Задание A:
Выпишите все вопросительные предложения из приведенного ниже текста о личной ответственности.
Задание B:
В чем, согласно тексту о личной ответственности ниже, состоит главное несчастье коллегии?
Задание C:
Воспроизведите дословно часть текста о личной ответственности ниже: начните со слов «Слов нет, на» и остановитесь после слов «и разводя руками.».

Слов нет, на предмет обсуждений очень хороша коллегия. Но главное несчастье коллегии в том, что она безответственна. Вспомним разные неожиданности закрытых баллотировок; вспомним, как никто из членов не примет на себя произошедшей досадной случайности. Процент случайностей в коллегиальных решениях прямо ужасен. Вся ответственность тонет в многоликом, многообразном существе, и коллегия расходится, пожимая плечами и разводя руками.
В коллегиальных решениях отсутствует понятие, самое страшное для нашего времени, а именно: ответственность личная, ответственность с ясными несмываемыми последствиями.
Личная ответственность необходима. Начинателю – первый кнут и первая хвала. И можно найти таких людей, которые имеют силы и мужество принять высокую ответственность охраны заветов культуры, памятников старины. Имеются люди, нужные для разных веков древности.
Если есть поборники красоты старины, то кто же будет их слушать и слушаться?
Какими путями можно проникнуть в душу «обывателя», для которого памятник есть только старый хлам? Какими ключами открывать душу ста миллионов людей?
Полные непростительных мечтаний, еще недавно рассказывали мы «повести лирические».

(Сохранённые данные)
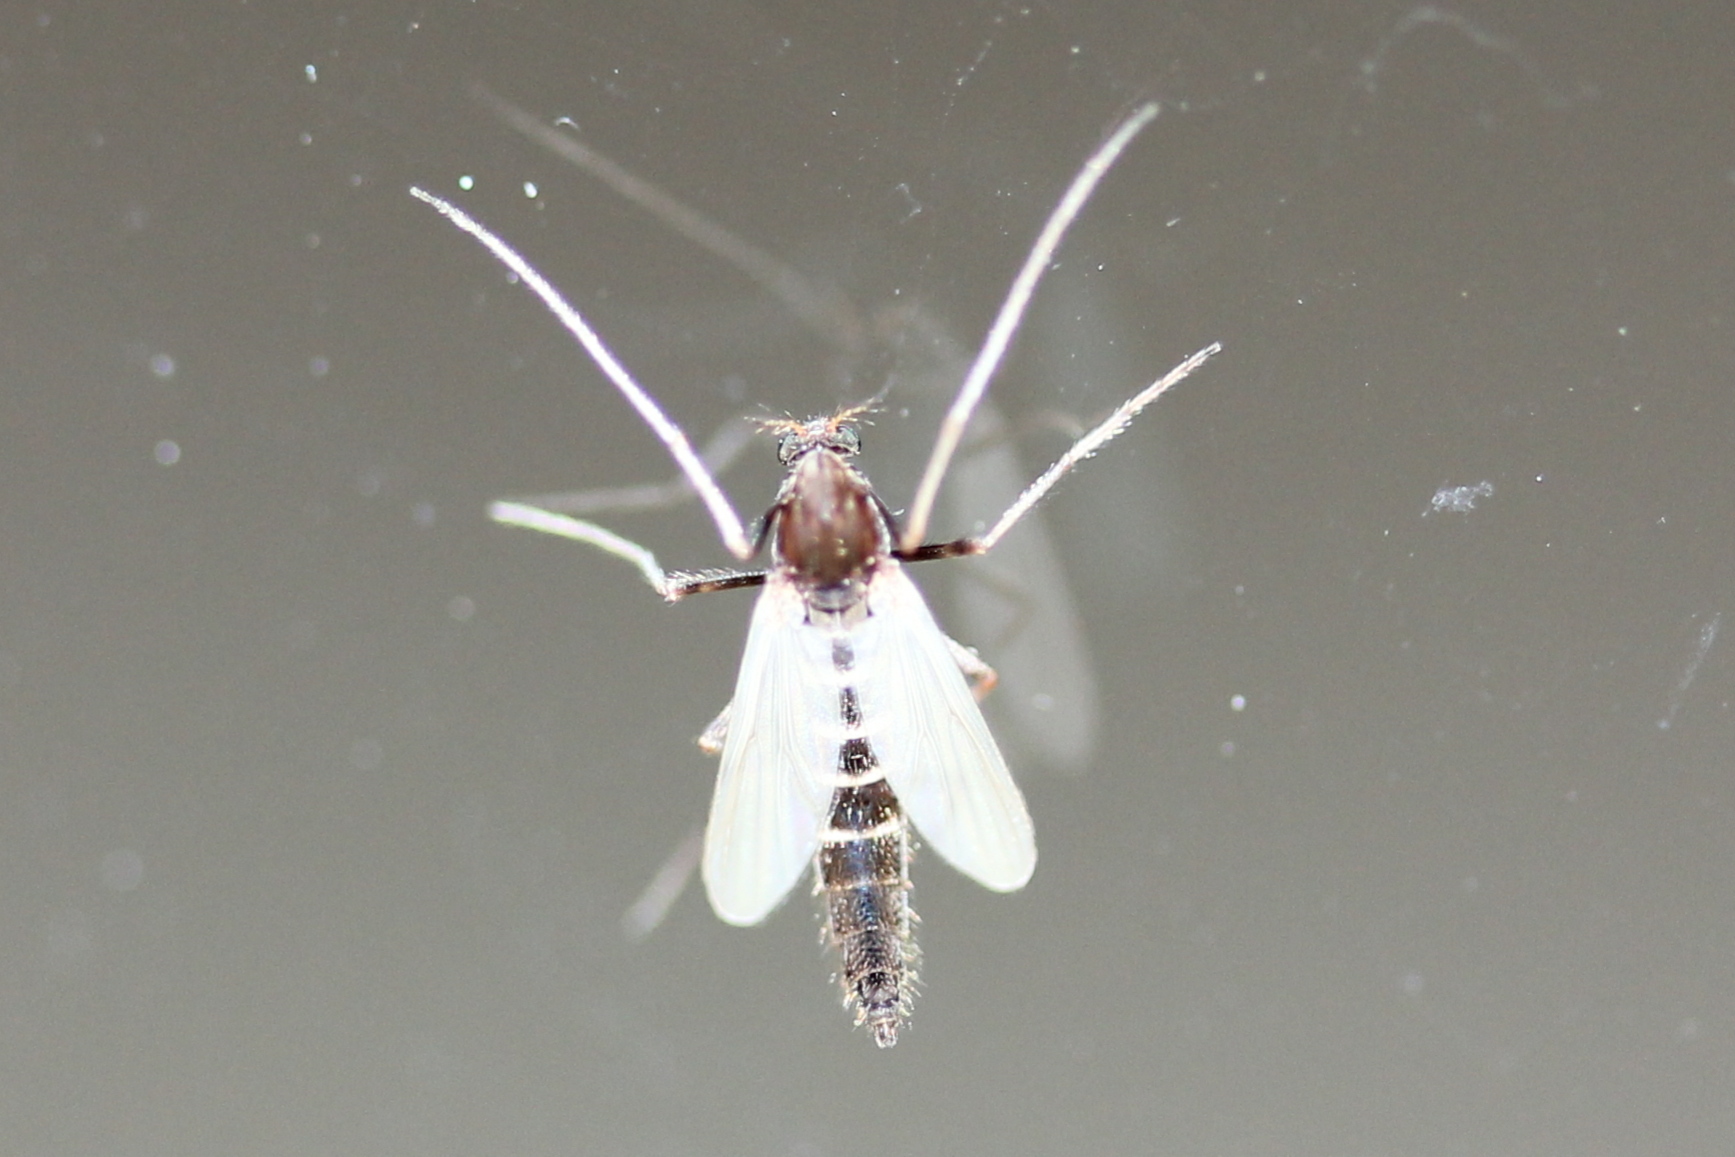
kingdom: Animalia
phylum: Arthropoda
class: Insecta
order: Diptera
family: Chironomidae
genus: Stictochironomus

* * *

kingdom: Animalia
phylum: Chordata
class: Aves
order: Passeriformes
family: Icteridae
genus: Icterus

Ожидаемый ответ A:
Если есть поборники красоты старины, то кто же будет их слушать и слушаться?
Какими путями можно проникнуть в душу «обывателя», для которого памятник есть только старый хлам?
Какими ключами открывать душу ста миллионов людей?

Ожидаемый ответ B:
В том, что она безответственна.

Ожидаемый ответ C:
Слов нет, на предмет обсуждений очень хороша коллегия. Но главное несчастье коллегии в том, что она безответственна. Вспомним разные неожиданности закрытых баллотировок; вспомним, как никто из членов не примет на себя произошедшей досадной случайности. Процент случайностей в коллегиальных решениях прямо ужасен. Вся ответственность тонет в многоликом, многообразном существе, и коллегия расходится, пожимая плечами и разводя руками.